Activity
Set down each record below precisely, skipping the pictures.

Data to examine
§ §

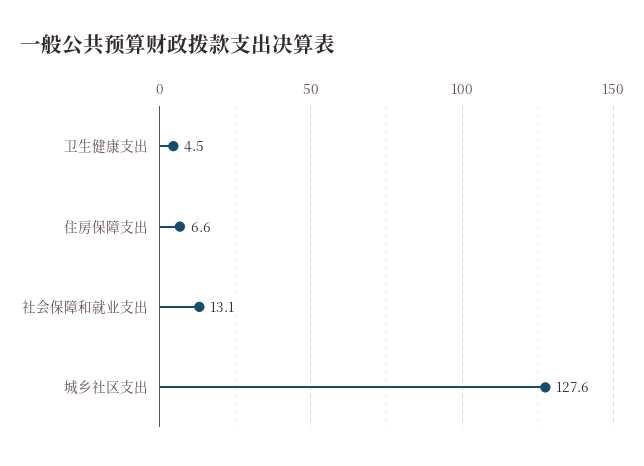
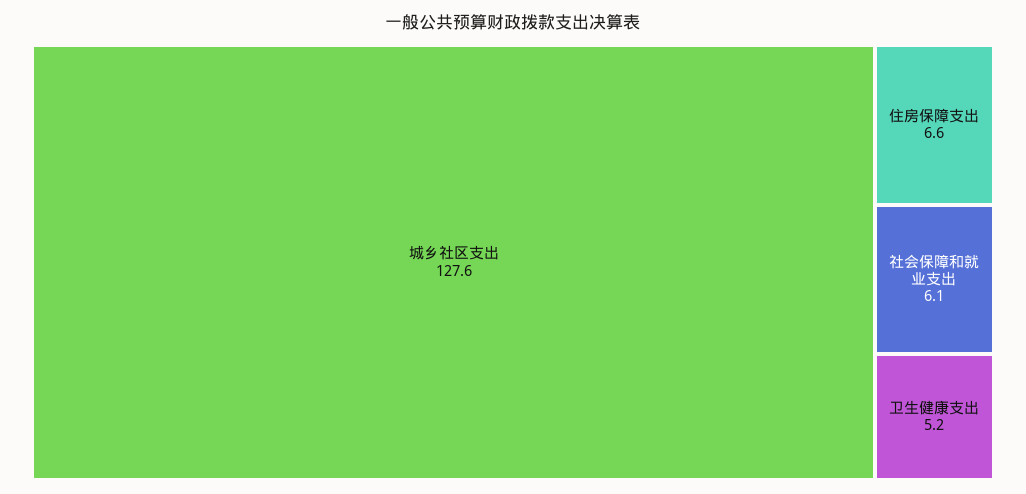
  {
-   "卫生健康支出": 4.5,
+   "卫生健康支出": 5.2,
    "住房保障支出": 6.6,
-   "社会保障和就业支出": 13.1,
+   "社会保障和就业支出": 6.1,
    "城乡社区支出": 127.6
  }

§ §

Answer to this problem
  {
-   "卫生健康支出": 4.5,
+   "卫生健康支出": 5.2,
    "住房保障支出": 6.6,
-   "社会保障和就业支出": 13.1,
+   "社会保障和就业支出": 6.1,
    "城乡社区支出": 127.6
  }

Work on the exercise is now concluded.